I can’t help noticing that even the news article I linked to above dances around the topic of whether the original Amazing Stories was actually worth watching. It wasn’t. A good story can still shine through, even in a mediocre production, but a mediocre story is never going to be compelling, not even if Steven Spielberg produces it.

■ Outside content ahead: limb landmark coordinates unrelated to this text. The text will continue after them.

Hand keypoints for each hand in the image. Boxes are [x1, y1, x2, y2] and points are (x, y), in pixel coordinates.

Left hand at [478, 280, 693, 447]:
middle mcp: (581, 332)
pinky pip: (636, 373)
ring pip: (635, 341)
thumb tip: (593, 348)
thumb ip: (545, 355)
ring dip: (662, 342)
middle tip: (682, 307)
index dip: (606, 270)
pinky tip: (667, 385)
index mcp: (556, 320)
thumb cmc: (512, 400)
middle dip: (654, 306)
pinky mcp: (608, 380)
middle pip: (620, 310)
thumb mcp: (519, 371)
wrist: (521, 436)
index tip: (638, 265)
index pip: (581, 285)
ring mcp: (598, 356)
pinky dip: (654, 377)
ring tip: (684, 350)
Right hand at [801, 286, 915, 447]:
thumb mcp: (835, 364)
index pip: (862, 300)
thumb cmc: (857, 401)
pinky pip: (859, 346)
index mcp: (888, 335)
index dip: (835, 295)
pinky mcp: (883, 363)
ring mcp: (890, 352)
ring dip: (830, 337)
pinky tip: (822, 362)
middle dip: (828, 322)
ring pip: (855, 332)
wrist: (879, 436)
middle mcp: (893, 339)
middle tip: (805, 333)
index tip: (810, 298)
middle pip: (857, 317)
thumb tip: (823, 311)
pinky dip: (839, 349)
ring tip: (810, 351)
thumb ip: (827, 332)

Other than as a case study in the creative dangers of an inflated ego, Amazing Stories has nothing left to offer. Better to create something original, and let this unhappy experiment rest in peace.

Remembering The Book Mart

I’ve been thinking about The Book Mart lately. It was a bookstore on the corner of Sixth and Court Streets in Reading, PA from 1935 to 1998. When I was a kid, I practically haunted the place. It was the biggest and best bookstore in the area and during my adolescence was my private nirvana. I searched around recently and came up with the above picture, which was taken in the store on Boxing Day 1972, which was exactly the time I was hanging out there. (But I’m not in the picture.) It was in an old building, with linoleum floors that weren’t always level, funny lighting, and cluttered with old book racks stuffed to the ceilings with books. I loved the place.

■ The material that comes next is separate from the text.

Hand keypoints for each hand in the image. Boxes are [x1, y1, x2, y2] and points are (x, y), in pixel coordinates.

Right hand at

And it had a science fiction section! And I was there so often the clerks knew me and knew my tastes and often had some newly published book ready to show me when I walked in. I discovered J.R.R. Tolkien at this store. Tolkien’s works were shelved with the science fiction in those days, because there was no such thing as a “fantasy” section in a bookstore in the 1970s. They bagged your books in heavy plastic bags with a cotton drawstring. The bags were printed with the slogan “Our bag is books.”

(For the benefit of you young people, that was because in the early 1970s, when you said something was your “bag,” that meant you were like, way into it, man. So they printed “Our bag is books” on the bags they put your books in. Get it?)

I was way into books. But in time, I moved, and later the store closed. A Vietnamese restaurant that I was fond of moved into the space, and that was great because I could still go there and look around the space. I would reconstruct in my mind how it looked when it was The Book Mart as I was chowing down on my fried frogs’ legs. It was great for me, but not so much for my dining companions, who would have to listen to me reminisce.

The restaurant recently moved to a new location, so as I write this the space is vacant, which makes me sad. It’s too much to hope for a bookstore, I guess, but I’m hoping some business moves in there soon. I want to go hang out there some more.